In contrast to this there is the world of theater, which by virtue of its comparative simplicity and physical limitations must demand more of itself and of its audience. While it is still possible to use a stage to awe an audience with spectacle (and while many musicals and plays have done this to great creative effect), it is ultimately the power of the story itself - as conveyed through the writing, directing, acting, and in the case of musicals, the songs - that determines whether a staged show is deemed successful. No spectacle that can be put on a stage can match that which a well-moneyed studio can cook up in an FX laboratory; there are no slick cinematic cuts or extra takes to compensate for poorly delivered lines or gaping flaws in the plot; and no matter how gaudy the costumes or elaborate the sets, the sheer physical proximity of the actors to their audience creates an intimacy that is as demanding as it is potentially rewarding for all parties involved. While this doesn't mean that musicals and plays are any less incentivized by the almighty dollar than their big screen counterparts, it does mean that, thanks to the nature of the medium, the big draw for a theatrical show has to be its storytelling fundamentals.

And yet, against all odds, this asset is now in jeopardy. The trend of turning well-known movies into stage productions simply as a means of capitalizing in on their popularity draws people to the theater not on the basis of the unique art form of theatrical storytelling, but instead as a means of bearing witness to glorified mimicry. While this is similar to the same mentality that causes people to flock to Disney on Ice shows and Comic-Con conventions, the difference is that those venues were by-and-large created for the sole purpose of promoting pop culture products. What American theater has to offer is not only distinct from that, but far more valuable.

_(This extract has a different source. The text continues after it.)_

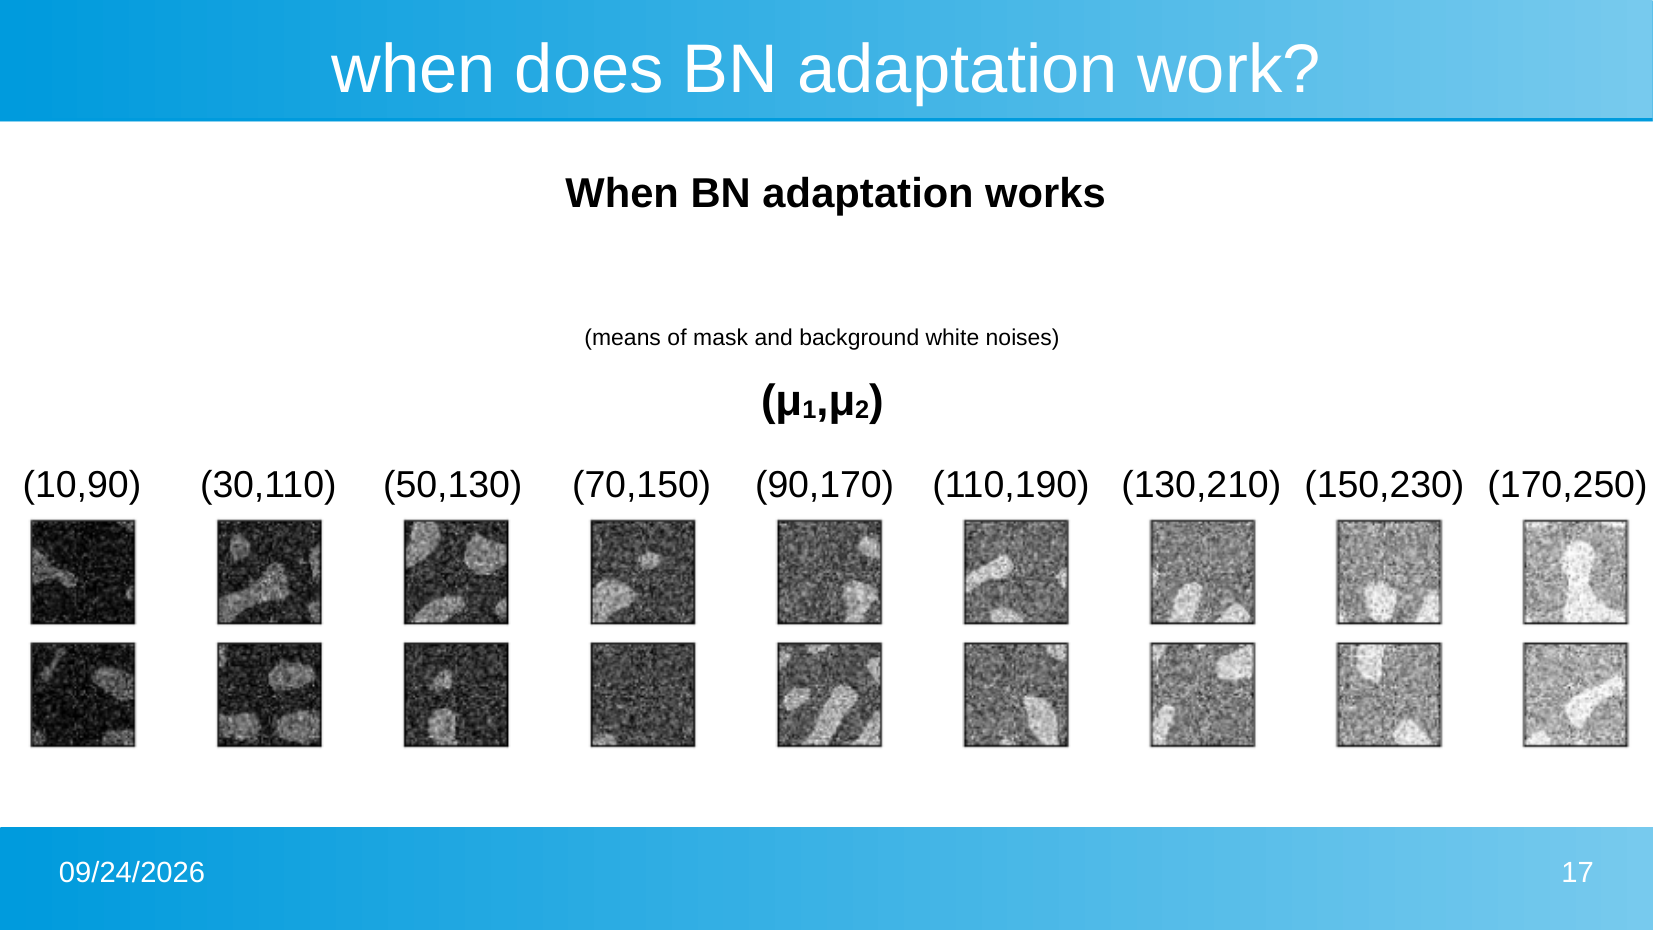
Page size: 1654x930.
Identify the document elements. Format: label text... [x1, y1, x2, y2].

The trend of capitalizing on movies into plays and musicals not only ignores what theater can offer, but could ultimately cheapen the way our culture views that institution. This is the forum that gave birth to some of our country's greatest voices, and those voices still have something to offer in those venues that could be of great value to America and the world. What a tragedy it would be if Broadway, in the name of profit, abandoned its legacy of innovation and storytelling mastery to become just another mediocre echo of Tinseltown.

1 comment:

Carolyn Marlow said...

Well, it's a very well written piece. I think, though, that it covers the tip of the ice berg. I'm not sure who you think the culprit is--I suspect the producer who is making most of the money. But what you don't cover is the question of what is wrong with a society who is clearly willing to pay much more money to see dreck than to see more high-quality, more intellectual and better acted works on Broadway. First--understand that, as Regina says, for the most part, musical theater is an adaptive art form. It will usually be an adaptation of a play--but sometimes of a movie or even a comic book or a painting. Rarely does musical theater spring whole from someone's mind. To go back to my original point--yes, ofcourse, producer's will produce whatever makes them money--what a surprise! But why is this shit so appealing to the public? That's the question. Some of this is children's theater and that speaks for itself. You must understand that there are absolutely innovative pieces that run on Broadway. they are produced every year--I have seen many of them. They just don't run very long. Plays rarely run very long. Even with all this stuff about Jude Law--that's a limited engagement. They probably wouldn't be able to keep that open for longer than 8 months even if he were staying. The public would not come. New and innovative musicals that win Tony's--Spring Awakenings, Sondheim, Yeston, etc.--only run for about 1 and 1/2 to 2 years, whereas Mamma Mia has been running for--I don't know--6? This makes a producer want to produce more splashy dreck because dreck sells--why? That's the question. Also--ticket prices are so high that certain types can't afford to go--students, intellectuals, communists, etc. So, that's another problem, so as I said--the big question for me is what the Hell is wrong here in a cosmic sense?